**PROVIDED TEXT:**
####################

A slower start to today as we all wanted to do the Treetop Walk at our starting point and it doesn’t open until 9am. A boardwalk takes you firstly through the ‘Ancient Empire’ which showcases some wonderful trees, no better than we’ve been walking through already, but I guess non-Bibbulmun walkers deserve to see these trees easily too.

Inside the base of a living Tingle Tree on the Ancient Empires section at the Treetop Walk.

The Treetop walk takes you high up into the canopy – an extraordinary experience and not to be missed.

Steve and Denise on the Treetop Walk, in the canopy of the Tingle and Karri trees. A unique experience. I wished I had a lot more time just to watch the birds up here.

We farewelled the boys and headed back into the forest to stop only about 2 km later at Giants campsite for brunch. The walk continued through forest with a few ups and downs until we reached Nut Lookout. A transition began here, from the tall trees to the rugged coastline.

####################

**EXTRACTED RECORDS:**
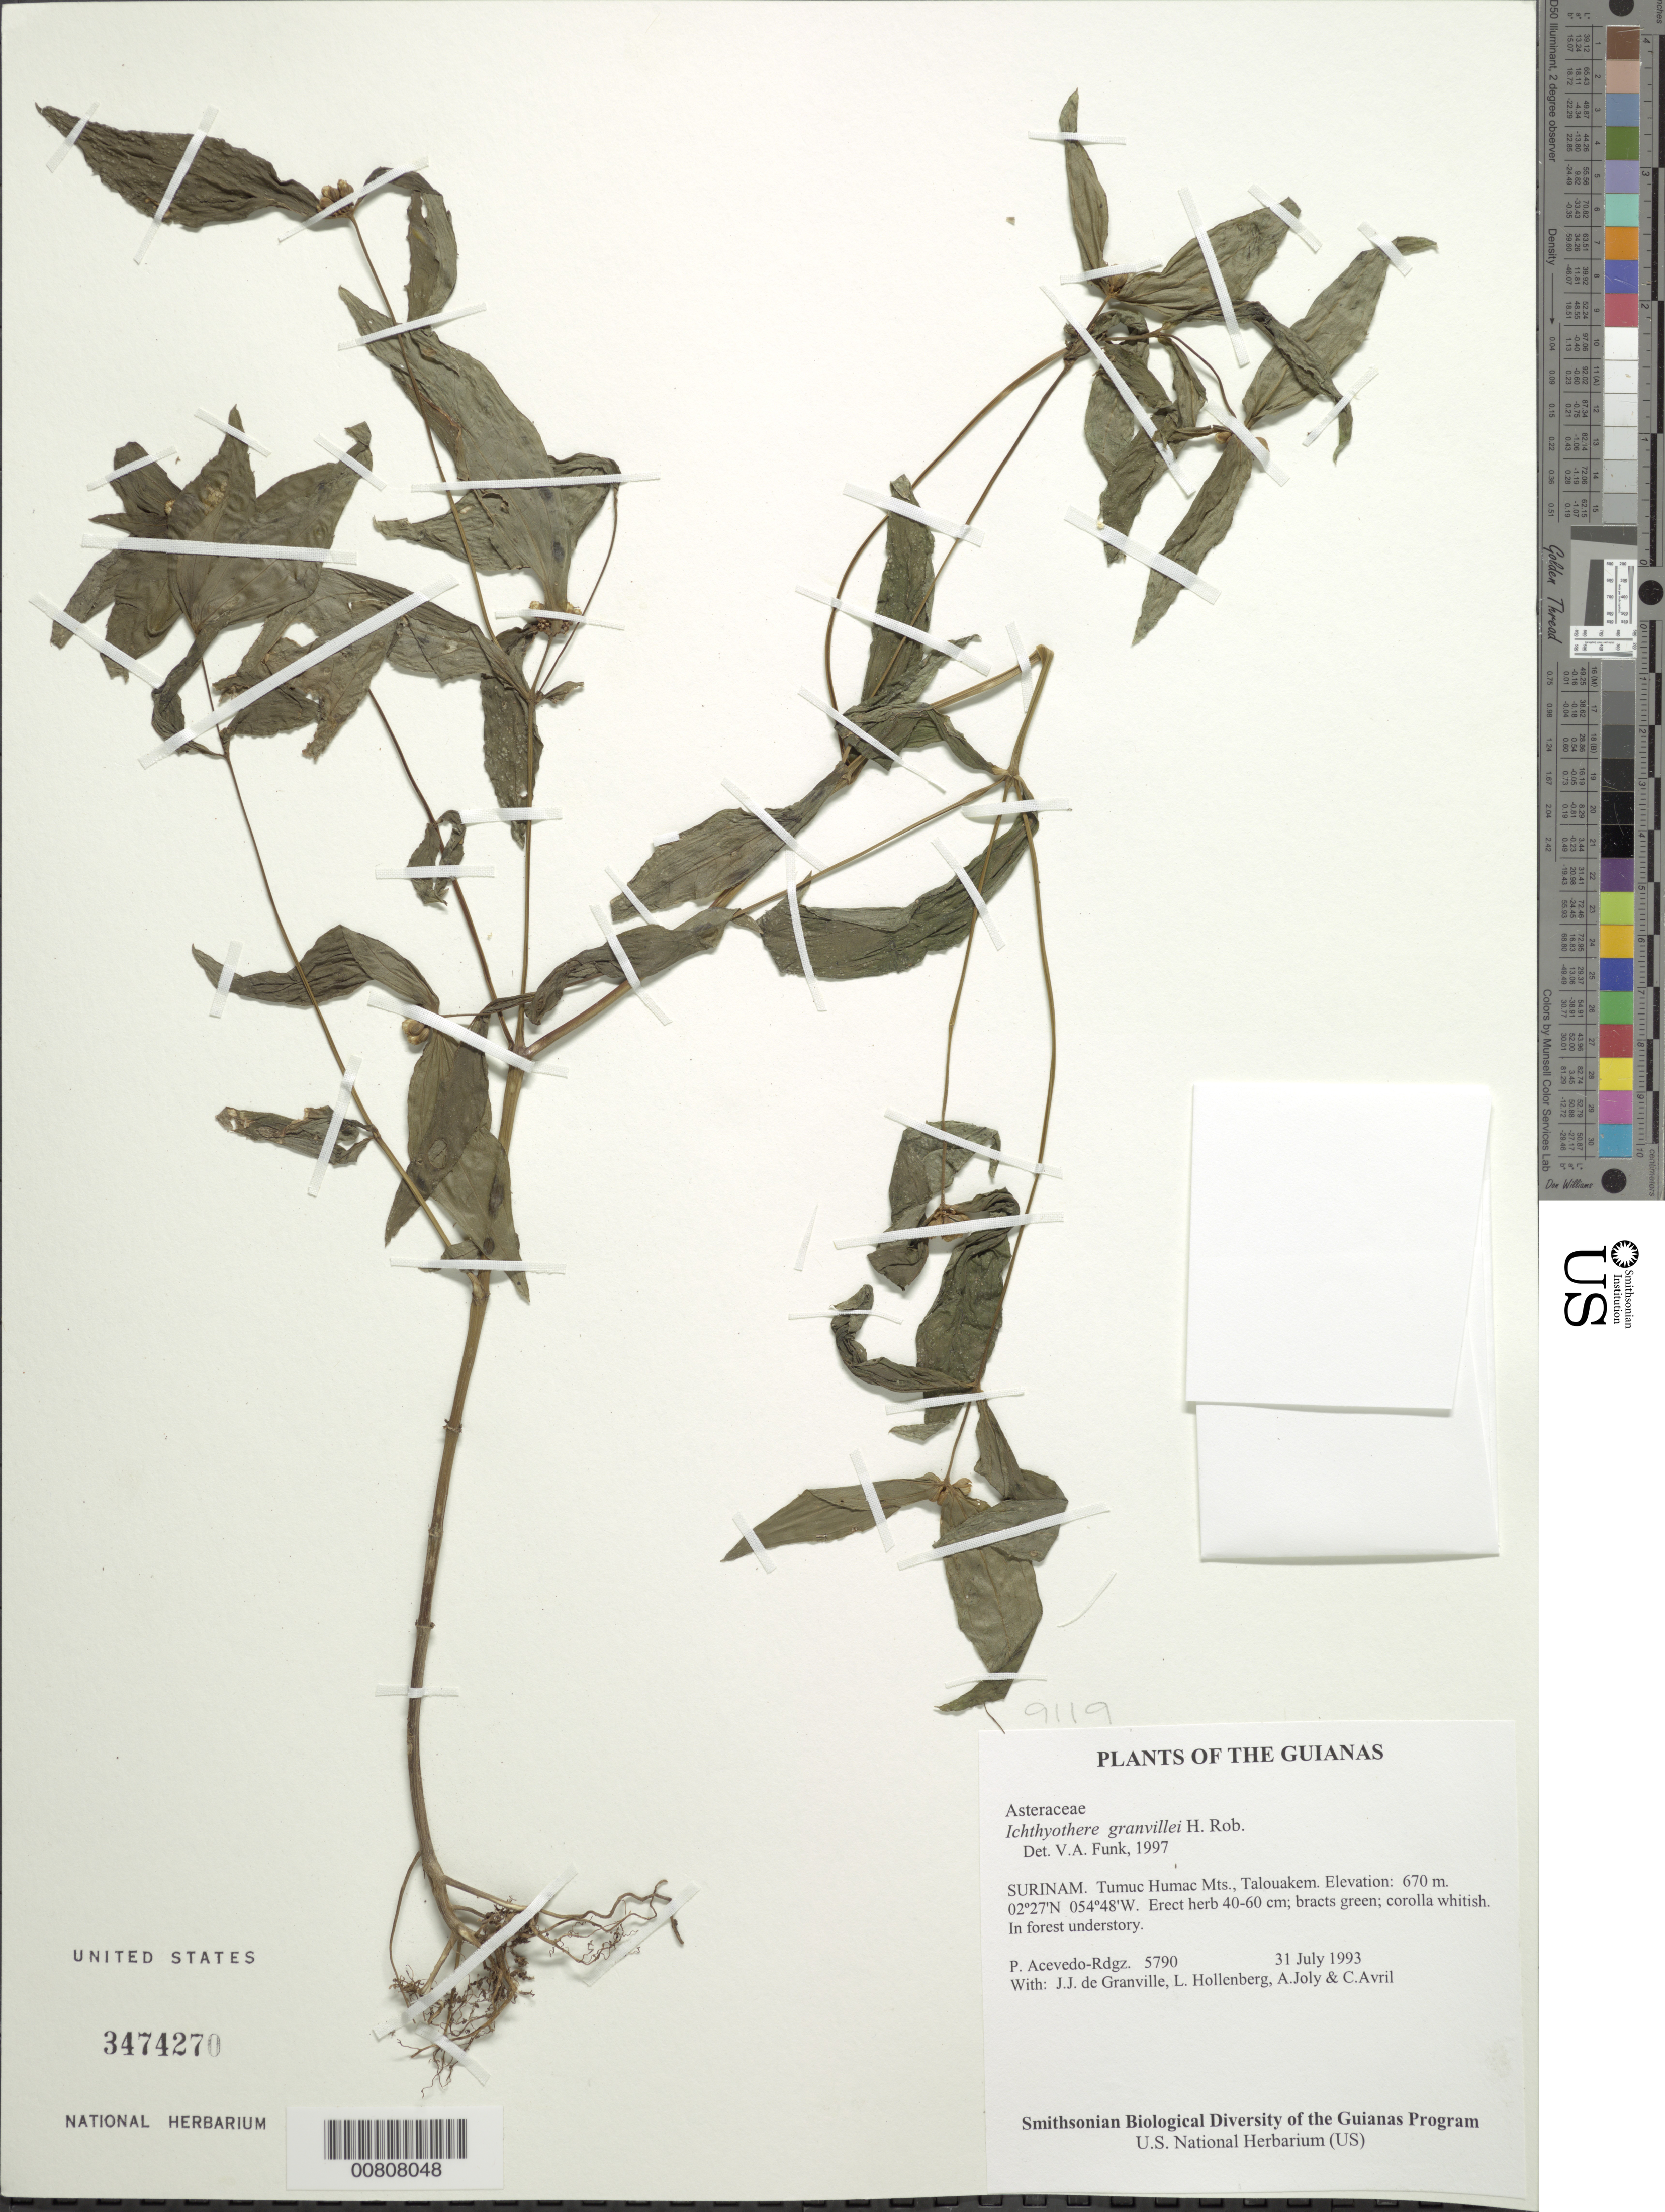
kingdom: Plantae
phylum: Tracheophyta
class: Magnoliopsida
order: Asterales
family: Asteraceae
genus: Ichthyothere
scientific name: Ichthyothere granvillei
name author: H. Rob.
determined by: Funk, Vicki A., (BOT), Smithsonian Institution - National Museum of Natural History (UNITED STATES)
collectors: P. Acevedo-Rodr., J.-J. de Granville, L. Hollenberg, A. Joly & C. Avril de Maria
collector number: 5790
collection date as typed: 31 Jul 1993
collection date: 1993-07-31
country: Suriname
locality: Tumuc Humac Mts., Talouakem.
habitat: In forest understory.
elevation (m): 670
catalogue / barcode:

####################

**REQUESTS:**
A – Answer these from the walking diary above:
(i) At what time does the Treetop Walk open?
(ii) Which two kinds of trees form the canopy the Treetop Walk passes through?
(iii) At which campsite did the walkers stop for brunch?
B – Carry on the Bibbulmun walking diary from its last sentence.

**EXERCISE RESULTS:**
A –
(i) 9am.
(ii) Tingle and Karri trees.
(iii) Giants campsite.

B –
Wow! Across the lush green fields to the ocean. Our walk is changing.

With National Park forest behind us we looked across lush green pastures with black Angus and white sheep grazing to the ocean and beaches in the distance – quite a change of outlook!
As we progressed, leaving forest behind us, the path became sandy and the foliage changed to sheoaks and banksias. More and more wildflowers began to appear too.

The wildflowers are now prolific. Such a pretty walk with these beautiful bouquets all the way. Trish

One part of the track traversed some swampland, the path being completely submerged in smelly, stagnant water. With no way around it (we did try!) we balanced as best we could on branches previous walkers had tossed in and hoped for the best. Tricky!

Careful consideration is put into every footstep. Denise

Finally sensing we were nearly there with only a few sandy dunes to climb, and the boys were there to meet us. Another very interesting walk. 16km and 6 hours.

The lunch is to be eaten, but first confirm all is well with the map. The white box you see beside me contains the official Log Book. We signed into these at each of the camping shelters.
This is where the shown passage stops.